Excerpted text:
On Jul 7, 2005, at 6:16 AM, Bert Freudenberg wrote:
Am 07.07.2005 um 08:35 schrieb Andreas Raab:
Any suggestions on how I should implement this? I guess we could just have a method defined somewhere (in the load-updates code) which has a hardcoded, ordered list of the 35 package names. I guess this list won't change very often. (The 3.9a-6676 image doesn't seem to be hanging onto the MCConfiguration instance that was loaded in update #6676, otherwise I might try to use that.)
That "hardcoded, ordered list of the 35 package names" would just be like the literal configuration that you issue as changeset (without the #upgrade call), but put into a method. It is precisely that literal representation why the configuration is as simple as it is now (compared to a full-blown MCVersion). It just defines a load order for a few packages, that's all :)
Right, sounds good.
I haven't tried adding this yet to the update stream.

Task list:
(a) Please list every token in the mailing-list excerpt that begins with "MC" or with "#", in the order they appear.
(b) Write a continuation of the mailing-list excerpt about package load order, starting after its last sentence.

Given entries:
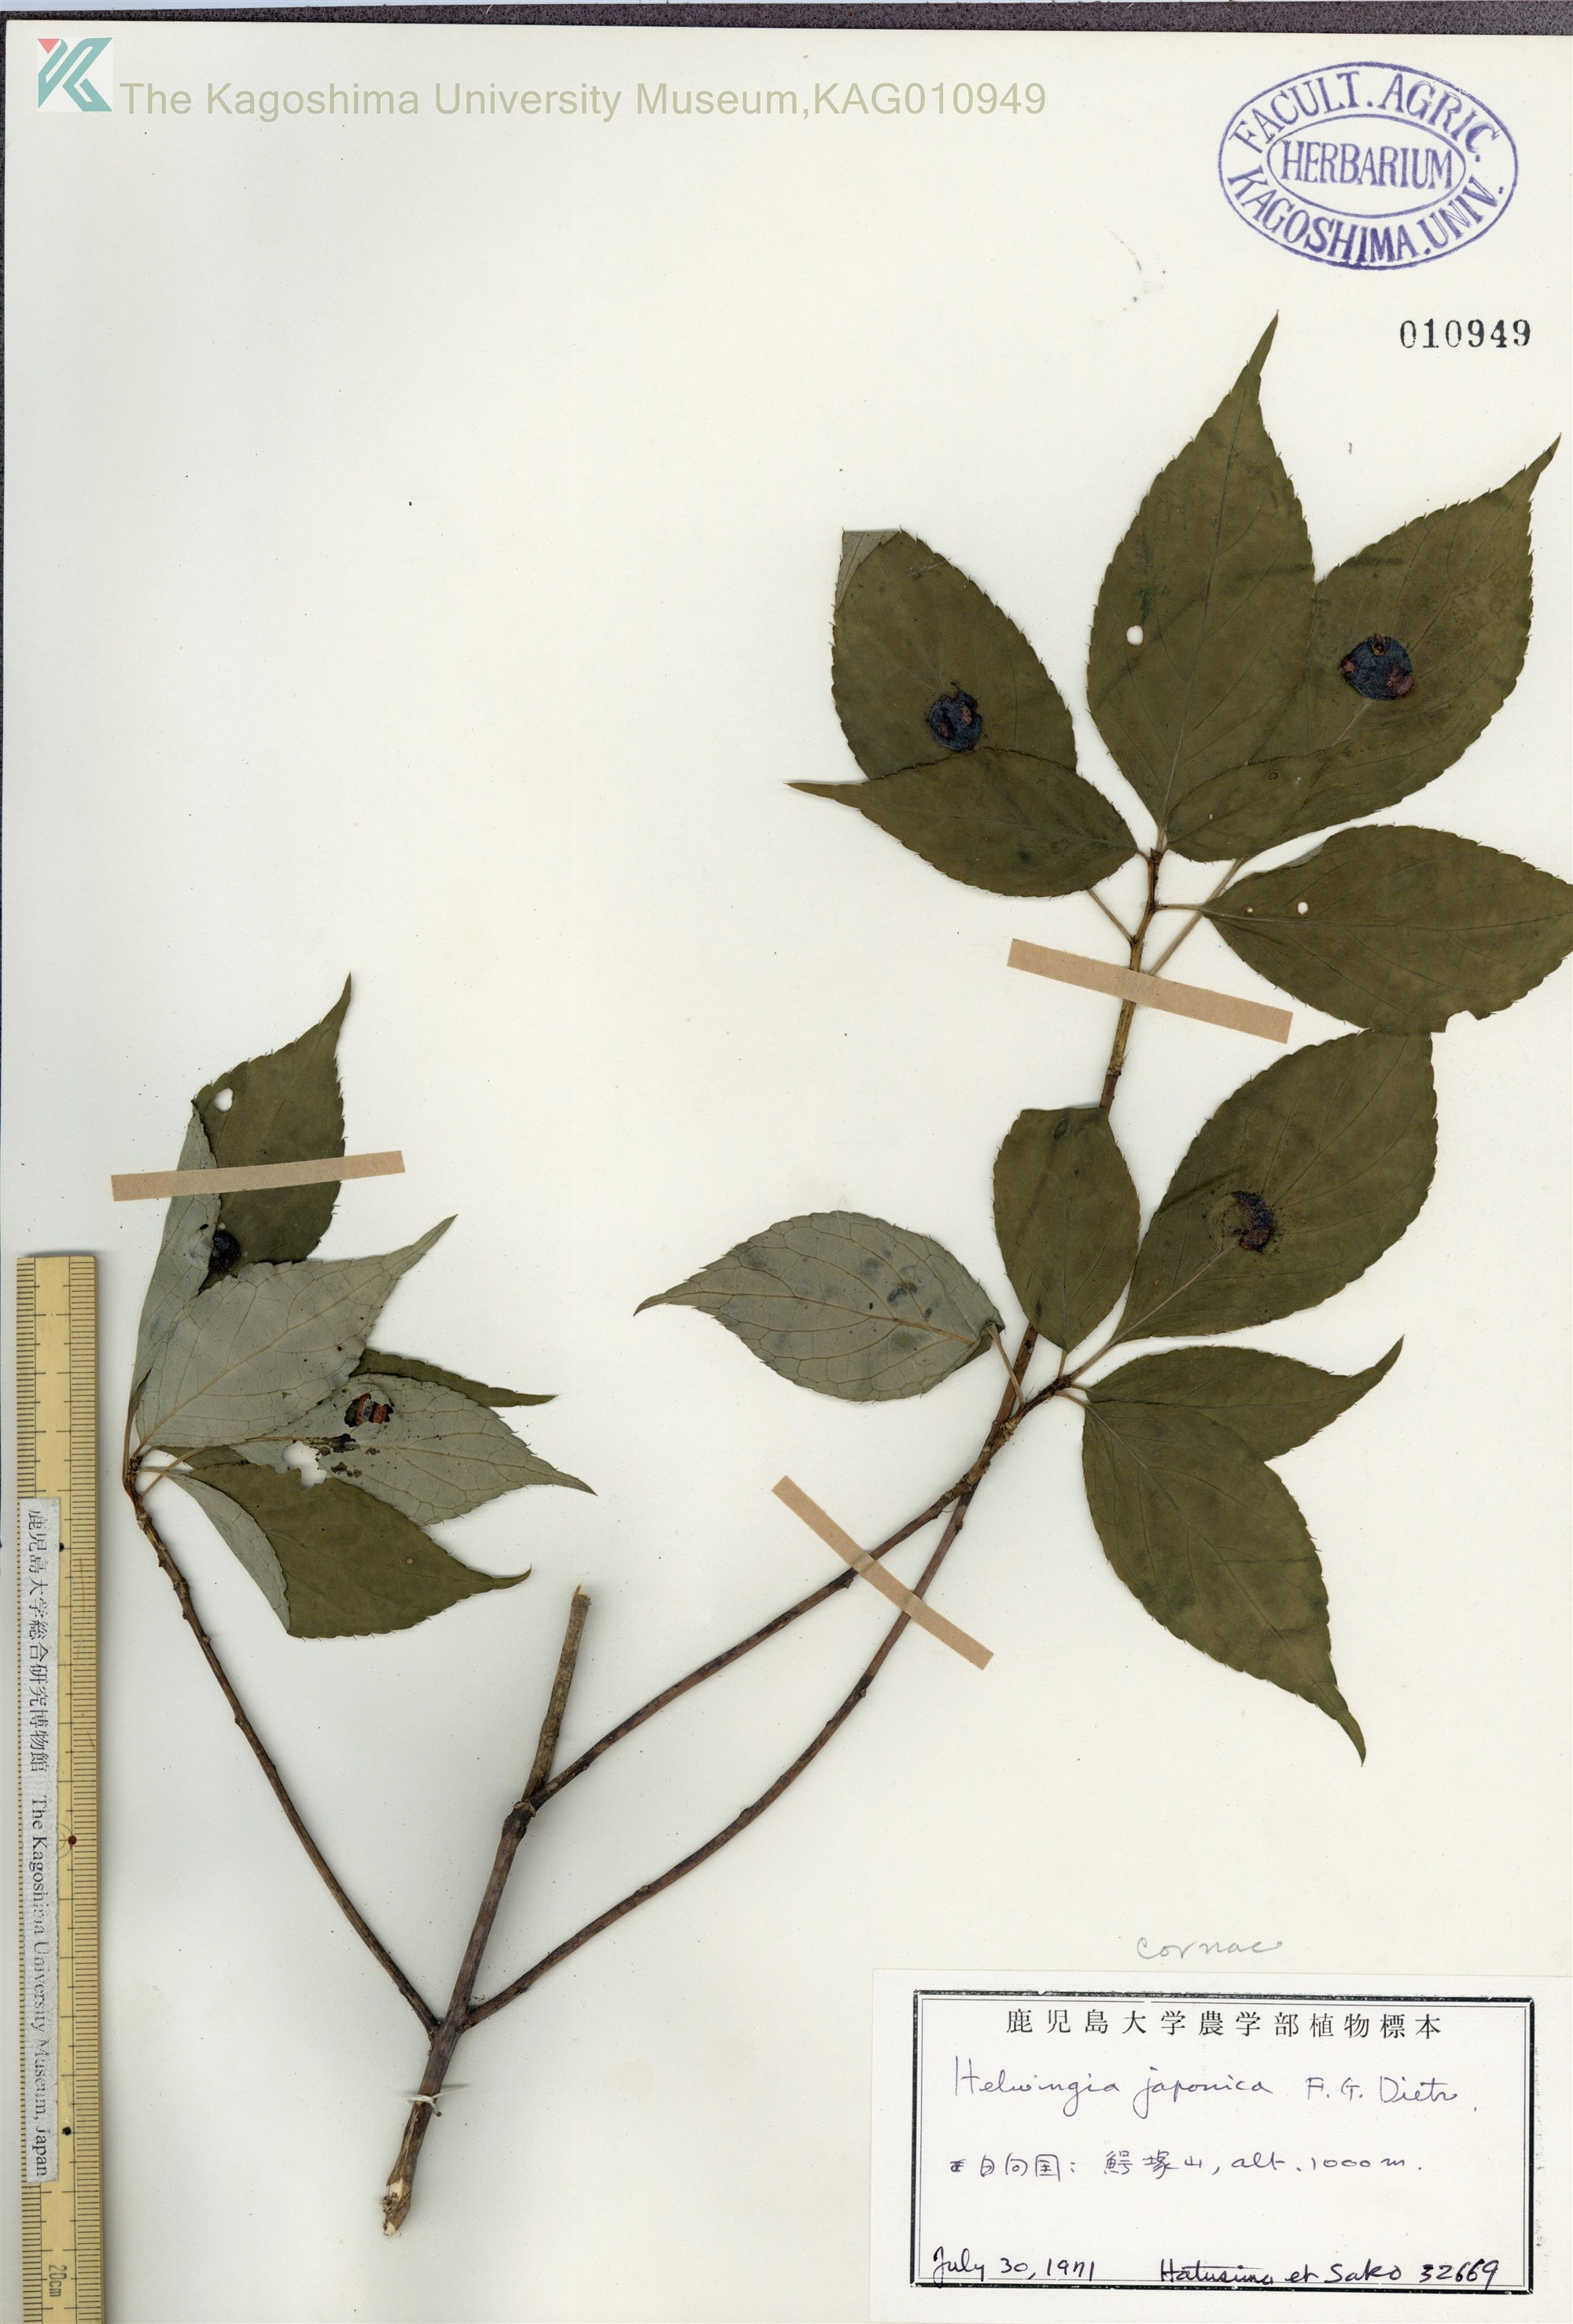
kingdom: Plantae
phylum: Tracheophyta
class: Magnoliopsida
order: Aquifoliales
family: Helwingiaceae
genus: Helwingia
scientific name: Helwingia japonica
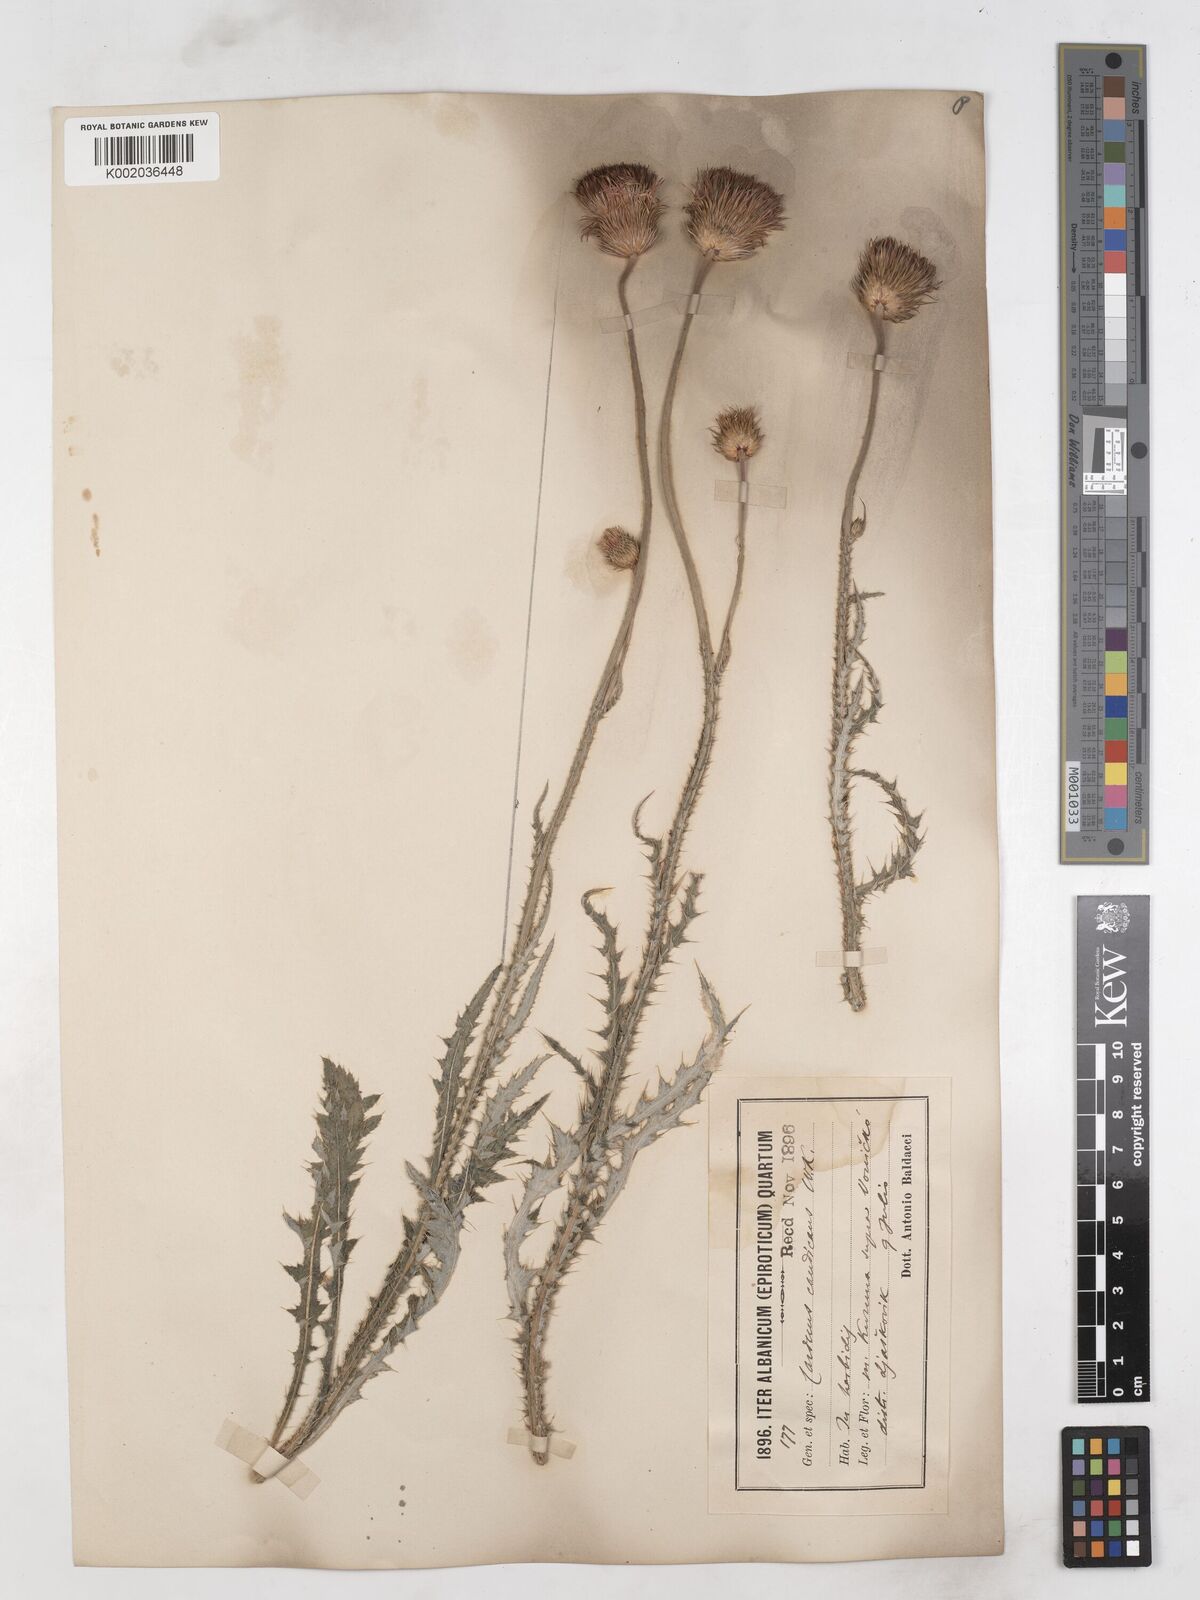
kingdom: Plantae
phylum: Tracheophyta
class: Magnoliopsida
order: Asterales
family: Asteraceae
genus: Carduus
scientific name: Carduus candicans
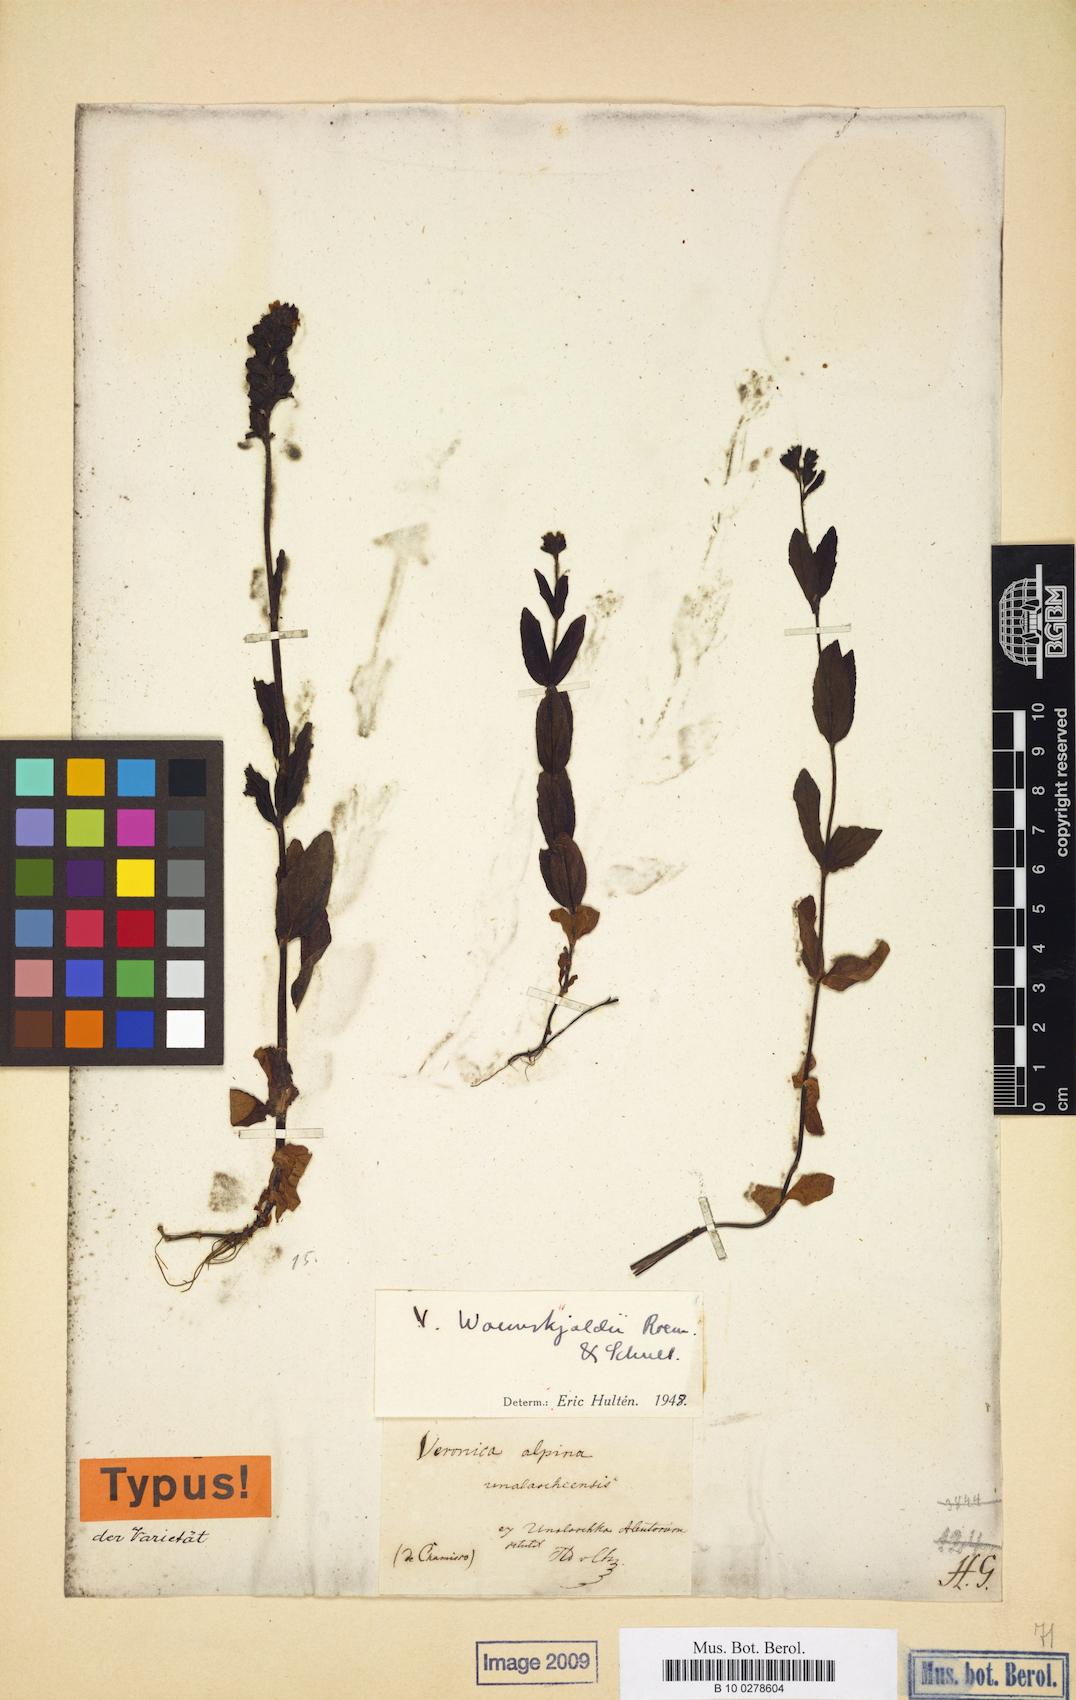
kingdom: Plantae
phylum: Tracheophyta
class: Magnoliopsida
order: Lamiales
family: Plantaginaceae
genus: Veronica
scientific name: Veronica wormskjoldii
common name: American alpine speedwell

Results of the exercise:
(a) MCConfiguration, #6676, #upgrade, MCVersion

(b)
This may become obvious when I look into it, but I assume this MC configuration will load the very latest versions of each package, not necessarily the specified versions? (That's what I was looking for... a simple "load order" configuration and not a configuration that only loaded specific versions.) I think that's what the #upgrade does if I remember right, but I'll have to try it.
I assume the CProjectBuilder class below is in a particular Tweak package. Meaning that if you wanted to change the list of packages in #defaultConfiguration, the #defaultConfiguration method in that package would be updated. (In other words, that particular package would sort of store the configuration.) But I guess it wouldn't change that often, if it was simply used for the load order (and didn't have to be updated every time one package in the list bumped versions).
- Doug
What we've done so far is to have a global which stores the latest version of a configuration and then just works issuing a "updateFromRepositories". It's very simple stuff - if you are curious check out CProjectBuilder>>loadUpdates and updateFromRepositories.
Yep, this works nicely in Tweak. Pasting the methods below for easier reference. I stripped out the progress display and logging.
loadUpdates TweakUpdateStreamManager loadUpdates. "from update stream" self updateFromRepositories.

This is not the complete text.